Все время заседания, с тех пор как Карина, похожая на тонкую, жесткую струну, вышла из Зала, а вскоре и Дух спешно выбежал, шепнув другу, что надо бы проследить, как бы она чего с собой не сделала, Андрей старался слушать как можно внимательнее. Произошедшее оглушило и его, собраться с мыслями было сложно, но Андрей старался.

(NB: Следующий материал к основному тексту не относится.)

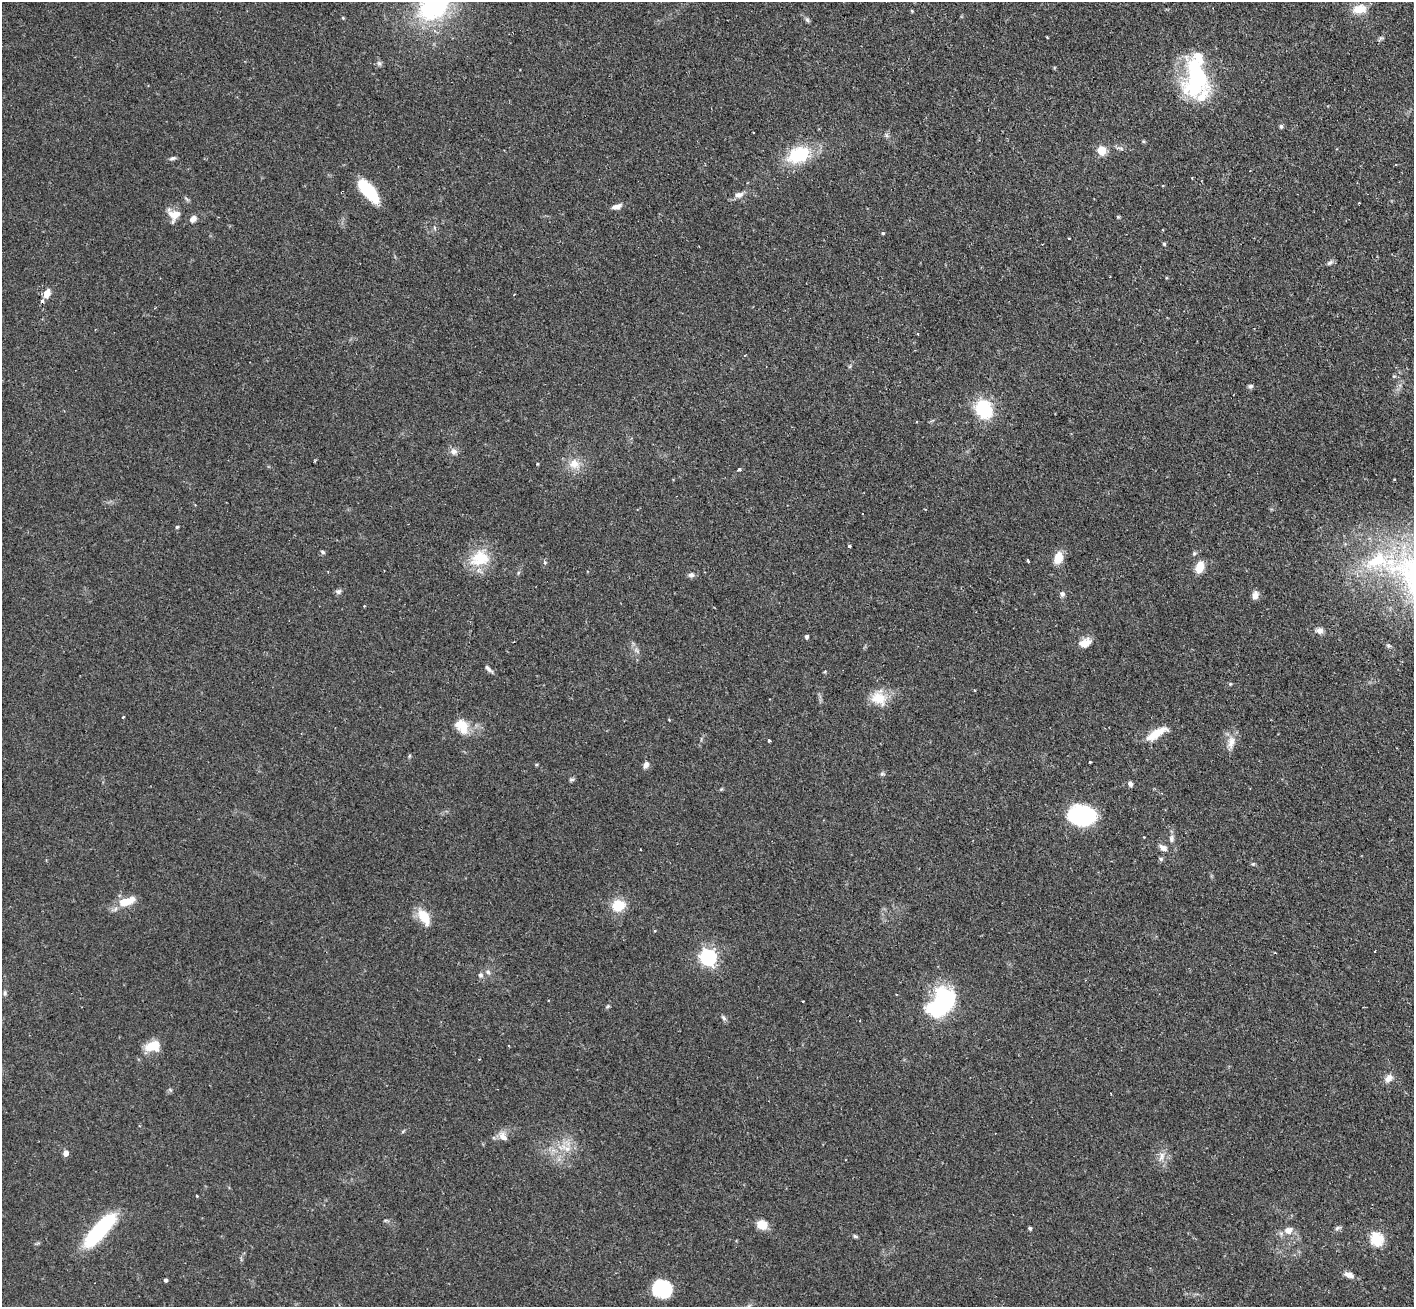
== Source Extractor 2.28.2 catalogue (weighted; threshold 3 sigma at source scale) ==
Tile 10 of 4 x 4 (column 2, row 3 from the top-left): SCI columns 1455-2866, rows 1488-2792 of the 5734 x 5719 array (HDU 1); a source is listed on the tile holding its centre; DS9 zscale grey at full resolution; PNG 1416 x 1309 px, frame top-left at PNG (2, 2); no overlay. Shown black and unused: <1% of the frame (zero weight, under 2 of 3 exposures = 4% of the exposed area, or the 3 px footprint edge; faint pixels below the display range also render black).
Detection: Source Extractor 2.28.2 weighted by HDU 2 'WHT'; one run over the whole footprint, this tile lists its part. Background 0.12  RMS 0.0059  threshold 0.0263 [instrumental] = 3 sigma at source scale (4.5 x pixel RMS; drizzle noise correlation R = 1.50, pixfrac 1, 0.05/0.05 arcsec/px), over >= 5 px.
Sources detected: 112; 1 inside a brighter object's white glare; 3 cosmic-ray / hot-pixel residue — not listed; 1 inside a brighter listed object's ellipse — not listed separately; the other 107 listed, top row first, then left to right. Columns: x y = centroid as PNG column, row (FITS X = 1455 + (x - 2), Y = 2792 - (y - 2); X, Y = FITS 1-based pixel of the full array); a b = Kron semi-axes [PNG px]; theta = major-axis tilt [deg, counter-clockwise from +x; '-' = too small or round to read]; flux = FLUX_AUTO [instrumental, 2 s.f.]
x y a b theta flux
435 4 33 23 53 98
1359 9 17 10 6 8.8
912 11 3 3 - 0.63
343 18 4 3 - 0.57
807 20 7 5 -63 1.3
1047 37 3 2 - 0.47
379 63 8 6 -74 1.4
1196 77 50 24 85 66
1281 126 6 4 89 1
886 135 7 4 -71 1
1143 141 5 4 - 0.69
1101 150 5 5 - 24
799 155 27 17 22 29
172 158 9 5 15 1.3
1396 165 4 2 - 0.4
368 191 24 10 -50 33
739 195 12 8 9 3.2
617 206 11 6 18 3.2
174 215 16 15 - 7
1118 217 5 4 - 0.71
193 219 9 7 44 3.1
435 228 6 3 -71 0.72
883 233 4 3 - 1
1164 244 4 4 - 0.85
1330 263 9 6 31 1.5
47 293 11 7 71 4.6
917 333 3 3 - 0.87
1394 376 5 4 - 0.66
1250 386 6 6 - 1.2
984 409 17 13 -59 35
454 451 9 9 - 2.6
537 464 3 3 - 0.57
574 464 14 13 - 7.5
739 469 4 3 - 1.5
862 513 3 2 - 0.76
177 527 3 3 - 0.85
849 546 3 3 - 1.3
323 552 6 4 -19 1
480 558 27 22 20 18
1058 558 11 8 70 9.9
1377 560 41 25 20 45
1028 561 3 3 - 2.2
545 562 6 5 - 0.97
1200 567 12 8 72 9
691 575 9 6 3 1.7
338 591 7 6 - 1.5
1062 594 6 6 - 1.8
1255 595 9 7 80 3.4
364 606 3 3 - 0.38
1319 631 9 7 -11 2.8
806 637 4 4 - 1.4
1085 643 15 10 25 5.9
1389 646 6 4 -18 0.89
636 650 9 5 -45 1.8
488 669 13 4 -43 1.7
1230 684 5 4 - 0.64
975 690 3 3 - 0.55
879 698 20 18 -35 12
123 717 3 3 - 0.8
462 726 18 12 -58 11
1156 733 29 9 30 10
769 740 3 3 - 0.89
1231 742 18 10 77 5.7
409 756 6 4 71 0.62
1090 762 3 3 - 0.72
536 764 5 3 - 0.62
646 765 8 6 71 2.6
882 774 7 5 -7 1
571 779 6 5 - 1.1
1130 784 6 5 - 1.6
1083 816 27 18 14 43
1144 837 2 2 - 0.48
1171 839 12 6 89 2.1
1163 848 11 6 -32 2.9
1161 859 6 6 - 1
1253 864 5 4 - 0.75
127 901 23 10 18 11
618 905 11 10 - 16
424 917 19 10 -59 12
655 931 3 3 - 0.63
708 957 7 6 - 180
488 972 7 7 - 1.7
480 975 7 6 - 1.4
5 993 7 5 -74 1
803 1001 3 2 - 0.51
942 1003 31 19 47 68
608 1006 7 4 32 0.8
723 1018 9 5 -49 1.3
152 1046 16 11 10 11
1388 1078 11 8 42 3.9
170 1090 6 4 -43 0.85
403 1131 7 3 38 0.7
503 1136 14 9 -53 3.9
567 1149 12 7 -17 4.1
66 1153 5 5 - 3.7
1162 1156 14 7 67 3.7
197 1196 3 3 - 0.52
762 1225 9 7 -24 10
1030 1228 4 4 - 1.3
1337 1228 9 6 27 1.5
100 1230 40 12 48 59
1288 1230 11 9 2 5.1
855 1236 6 5 - 0.88
1377 1239 6 6 - 60
1348 1275 10 6 -25 3.7
165 1280 4 4 - 1.2
661 1288 18 14 -16 37
Isophote crosses this tile's border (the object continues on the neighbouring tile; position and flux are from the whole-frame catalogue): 1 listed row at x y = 435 4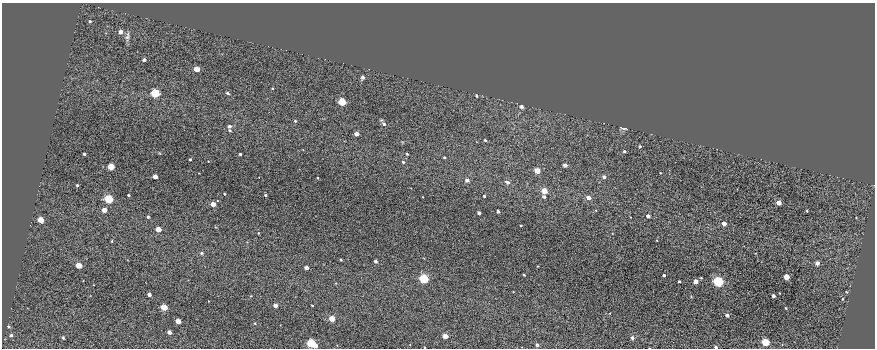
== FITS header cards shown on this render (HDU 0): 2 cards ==
NAXIS1  =                  873
NAXIS2  =                  346

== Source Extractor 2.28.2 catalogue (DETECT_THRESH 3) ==
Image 873 x 346 px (HDU 0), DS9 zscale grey, 1 PNG px = 1 image px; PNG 877 x 350 px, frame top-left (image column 1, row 346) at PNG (2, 3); no overlay
Background 1020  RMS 1.2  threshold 3.66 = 3 sigma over >= 5 px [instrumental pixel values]
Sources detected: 95; all 95 listed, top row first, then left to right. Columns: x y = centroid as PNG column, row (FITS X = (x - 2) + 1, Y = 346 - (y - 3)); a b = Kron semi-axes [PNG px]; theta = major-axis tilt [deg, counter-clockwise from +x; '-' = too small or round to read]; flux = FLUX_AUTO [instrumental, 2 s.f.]
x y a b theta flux
90 21 3 3 - 130
121 32 4 3 - 640
127 36 12 5 77 250
144 60 3 3 - 290
197 69 4 4 - 1700
362 77 4 3 - 270
272 89 3 2 - 64
155 93 4 4 - 8300
227 93 4 3 - 160
476 96 3 3 - 100
342 102 4 4 - 5600
521 106 4 3 - 360
295 121 3 3 - 90
384 124 5 5 - 230
229 126 4 4 - 250
624 128 7 3 -5 140
230 131 3 3 - 72
357 134 4 3 - 620
485 140 3 3 - 140
640 146 3 3 - 100
624 151 3 3 - 120
84 154 3 3 - 180
240 154 3 3 - 130
407 154 3 3 - 94
444 157 3 2 - 81
190 159 3 3 - 99
403 162 4 4 - 120
565 165 4 3 - 490
111 167 4 4 - 3300
537 171 4 4 - 1800
155 177 4 3 - 870
604 177 4 4 - 250
317 178 2 2 - 64
467 180 4 4 - 380
507 182 6 4 -19 280
77 185 3 3 - 120
544 191 4 4 - 1900
224 194 3 2 - 61
128 195 3 2 - 88
265 195 3 2 - 110
484 196 3 3 - 120
544 196 4 4 - 230
588 197 4 3 - 500
109 199 4 4 - 8700
779 203 4 4 - 850
213 204 4 3 - 1000
104 210 4 3 - 1000
498 211 3 3 - 210
807 211 3 2 - 67
479 213 3 3 - 280
648 216 4 3 - 420
148 217 3 3 - 130
41 220 4 4 - 2200
724 223 4 3 - 620
521 225 3 2 - 78
158 229 4 4 - 1300
258 233 4 3 - 63
112 241 4 3 - 57
202 253 5 4 - 150
341 260 3 2 - 94
375 261 3 3 - 250
817 263 4 3 - 430
79 265 4 4 - 2200
306 268 3 3 - 480
524 275 2 2 - 71
664 275 3 3 - 190
786 277 4 4 - 2000
701 278 3 2 - 70
424 279 4 4 - 10000
679 281 3 3 - 110
695 281 4 3 - 960
718 282 4 4 - 17000
149 295 3 3 - 370
773 296 3 3 - 320
842 299 4 3 - 84
275 305 4 3 - 530
312 305 3 2 - 72
164 307 4 4 - 2800
786 308 2 2 - 62
727 315 3 3 - 310
332 318 4 4 - 2400
178 321 4 3 - 1300
255 323 4 3 - 63
9 327 5 3 - 92
169 332 4 3 - 460
11 335 5 4 - 200
445 336 4 3 - 1400
63 338 4 3 - 140
632 338 4 4 - 290
765 342 4 4 - 5200
311 343 4 4 - 8600
537 345 3 3 - 260
315 346 3 3 - 650
424 347 2 2 - 63
716 347 3 3 - 170
At the frame edge (FLAGS 8, measured only in part): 2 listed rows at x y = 424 347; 716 347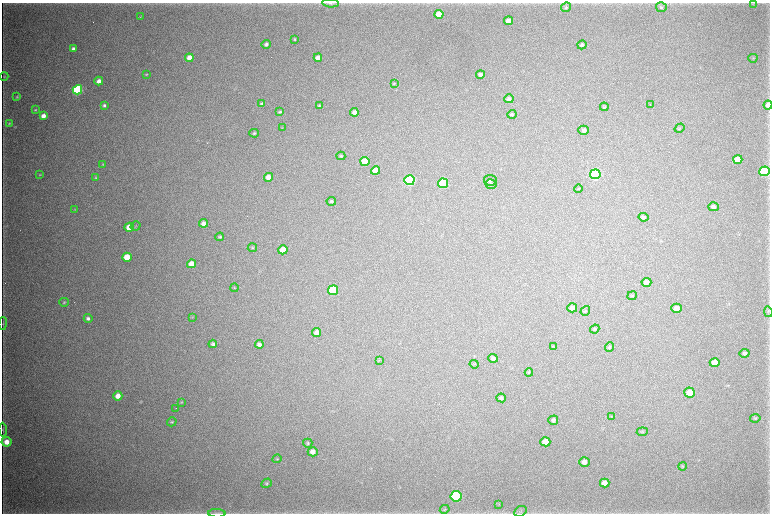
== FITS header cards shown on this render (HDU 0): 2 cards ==
NAXIS1  =                 1536 / length of data axis 1
NAXIS2  =                 1023 / length of data axis 2

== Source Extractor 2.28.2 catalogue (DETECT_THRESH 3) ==
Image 1536 x 1023 px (HDU 0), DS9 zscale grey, zoomed out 1/2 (1 PNG px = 2 x 2 image px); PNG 772 x 516 px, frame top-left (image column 1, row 1022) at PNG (2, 3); each listed source drawn as its Kron ellipse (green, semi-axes under 4 px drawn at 4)
Background 4680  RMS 39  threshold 117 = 3 sigma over >= 5 px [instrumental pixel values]
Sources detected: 118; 4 cannot appear on this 1/2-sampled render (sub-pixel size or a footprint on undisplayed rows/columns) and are neither listed nor drawn; the other 114 listed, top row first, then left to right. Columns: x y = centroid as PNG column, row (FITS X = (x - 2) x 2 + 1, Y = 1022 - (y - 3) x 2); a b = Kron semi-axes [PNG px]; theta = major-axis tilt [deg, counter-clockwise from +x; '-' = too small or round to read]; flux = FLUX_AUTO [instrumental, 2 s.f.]
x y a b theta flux
330 3 8 3 -5 1.5e+04
753 4 4 2 - 4.8e+03
566 7 5 4 - 1.4e+04
661 7 5 5 - 1.4e+04
439 14 4 4 - 1.6e+05
140 17 3 2 - 4.1e+03
508 21 4 4 - 6.3e+04
294 39 4 3 - 7.9e+03
266 44 5 4 - 2.0e+04
582 45 4 4 - 1.8e+04
73 49 4 3 - 2.3e+04
318 57 4 3 - 5.6e+04
189 58 4 4 - 7.8e+04
753 58 4 2 - 4.9e+03
146 74 4 3 - 7.5e+03
480 74 4 4 - 2.6e+04
4 77 4 2 - 4.7e+03
99 81 4 4 - 4.2e+04
394 84 4 3 - 5.4e+03
77 90 5 4 - 1.1e+06
17 97 3 3 - 7.3e+03
509 99 5 4 - 2.1e+04
262 103 4 3 - 1.1e+04
650 104 2 1 - 5.6e+03
104 105 3 3 - 1.6e+04
768 105 4 4 - 4.6e+04
319 106 4 4 - 8.4e+03
604 107 4 3 - 7.6e+03
35 110 3 3 - 7.1e+03
280 112 4 3 - 1.1e+04
354 112 4 4 - 3.6e+04
512 114 5 4 - 1.2e+04
43 116 4 3 - 5.5e+04
9 123 4 3 - 8.2e+03
282 128 4 2 - 3.9e+03
679 128 5 4 - 1.1e+04
584 130 5 4 - 2.5e+04
254 133 4 4 - 1.2e+04
341 156 4 4 - 9.3e+03
738 159 4 4 - 9.5e+04
365 161 4 4 - 1.6e+05
103 164 3 3 - 6.6e+03
375 171 4 4 - 1.0e+05
765 171 5 5 - 9.8e+05
595 174 5 5 - 1.9e+06
40 175 4 4 - 7.5e+03
269 177 4 4 - 6.0e+04
96 178 4 4 - 9.7e+03
409 180 5 5 - 1.5e+06
490 180 6 5 - 1.8e+04
443 183 5 4 - 6.7e+05
491 184 5 5 - 1.7e+04
578 189 4 2 - 4.8e+03
331 201 5 4 - 1.5e+04
713 207 5 4 - 3.0e+04
75 210 4 2 - 5.1e+03
643 217 5 4 - 1.3e+04
203 223 4 4 - 3.5e+04
136 226 5 3 - 7.1e+03
129 227 5 4 - 1.3e+05
220 237 4 3 - 1.1e+04
252 248 4 4 - 1.0e+04
283 250 4 4 - 1.2e+05
127 257 4 4 - 1.7e+05
191 264 4 4 - 8.2e+04
646 282 5 4 - 3.8e+04
234 288 4 3 - 6.0e+03
333 290 5 5 - 4.8e+05
632 296 5 3 - 7.6e+03
64 302 4 4 - 1.0e+04
572 308 5 4 - 3.9e+04
676 308 5 4 - 5.1e+04
585 311 5 4 - 8.5e+03
768 312 5 3 - 7.5e+03
192 317 4 3 - 5.1e+03
88 318 4 4 - 2.2e+04
3 323 6 2 89 6.4e+03
595 329 5 3 - 8.1e+03
317 333 5 4 - 5.4e+04
213 344 4 4 - 2.0e+04
259 344 4 4 - 2.8e+04
554 347 4 3 - 6.5e+03
610 347 5 4 - 1.1e+04
745 353 5 4 - 1.6e+04
493 358 5 4 - 2.3e+04
379 360 4 2 - 5.2e+03
715 363 5 4 - 7.5e+04
474 364 5 2 - 6.3e+03
529 372 4 3 - 5.8e+03
690 393 5 5 - 9.3e+04
118 396 4 4 - 6.7e+04
501 398 5 4 - 2.0e+04
182 402 4 4 - 6.4e+03
176 408 2 1 - 6.7e+03
611 416 3 2 - 3.9e+03
755 418 5 4 - 9.7e+03
553 420 5 4 - 1.8e+04
172 422 5 3 - 8.9e+03
3 429 7 3 -87 8.2e+03
642 432 5 3 - 8.7e+03
7 442 5 5 - 7.9e+04
545 442 5 4 - 9.6e+04
308 443 4 4 - 1.1e+04
313 452 5 4 - 4.3e+04
277 459 5 4 - 8.6e+03
584 462 5 5 - 3.9e+04
682 466 4 4 - 7.7e+03
267 483 5 4 - 1.2e+04
605 483 5 4 - 4.9e+04
456 496 5 5 - 1.5e+06
499 504 3 3 - 5.1e+03
445 509 5 3 - 9.6e+03
520 511 7 5 33 1.7e+04
217 513 8 2 -2 1.3e+04
At the frame edge (FLAGS 8, measured only in part): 4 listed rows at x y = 330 3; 768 105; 3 429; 217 513
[4 sub-pixel or undisplayed-footprint detections neither listed nor drawn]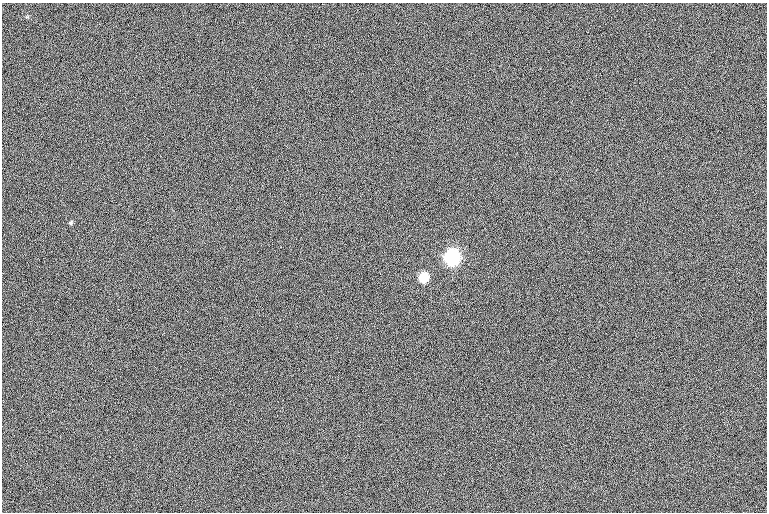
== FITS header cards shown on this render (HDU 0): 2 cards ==
NAXIS1  =                  765
NAXIS2  =                  510

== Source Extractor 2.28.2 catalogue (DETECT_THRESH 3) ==
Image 765 x 510 px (HDU 0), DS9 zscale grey, 1 PNG px = 1 image px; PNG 769 x 514 px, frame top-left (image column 1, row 510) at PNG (2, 3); no overlay
Background 0.253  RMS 12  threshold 35.4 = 3 sigma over >= 5 px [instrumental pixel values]
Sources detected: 4; all 4 listed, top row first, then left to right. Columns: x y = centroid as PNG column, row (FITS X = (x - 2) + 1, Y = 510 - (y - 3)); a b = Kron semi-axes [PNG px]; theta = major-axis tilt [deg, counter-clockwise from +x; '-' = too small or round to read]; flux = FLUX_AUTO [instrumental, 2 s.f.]
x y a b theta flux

Ему, как и всем землянам, нравился Рональд. Нет, конечно, он, Карасев, рассматривал все возможности, пытался не забывать, чем земляне обязаны Союзу… Всегда старался быть объективным и не поддаваться личным симпатиям. Но чисто по-человечески Рональд ему нравился. И идеи Хранительства ему нравились… Он допускал, что это древний миф, зачем-то рассказанный Рональдом землянам, но сама по себе легенда Карасеву была очень близка, в нее хотелось поверить. Он заставлял себя откинуть чувства и мыслить непредвзято, учитывать все возможности, сомневаться…
Но
Впрочем, Карасев никогда не был на стороне Рональда по-настоящему. Так же как почти не был и на стороне Союза. У Андрея вообще было только две стороны. Первая — это он и его друзья, все то, что осталось от их безвозвратно погибшей планеты. А второй стороной была справедливость. Поэтому Карасев взял себя в руки и внимательно слушал, чтобы понять и составить собственное мнение. Узнать истину и принять справедливое решение. Наверное, именно это — хотя бы относительная способность быть беспристрастным и к Рональду, и к Союзу — позволила Андрею остаться единственным из землян, кто сохранил подобие спокойствия и трезвости мышления. Карасев уважал букву закона, если закон хоть как-то опирался на понятия справедливости.
— Не дав слово подсудимому, у Совета мало возможностей сделать вывод о мотиве преступления, — не сдавался Кеурро.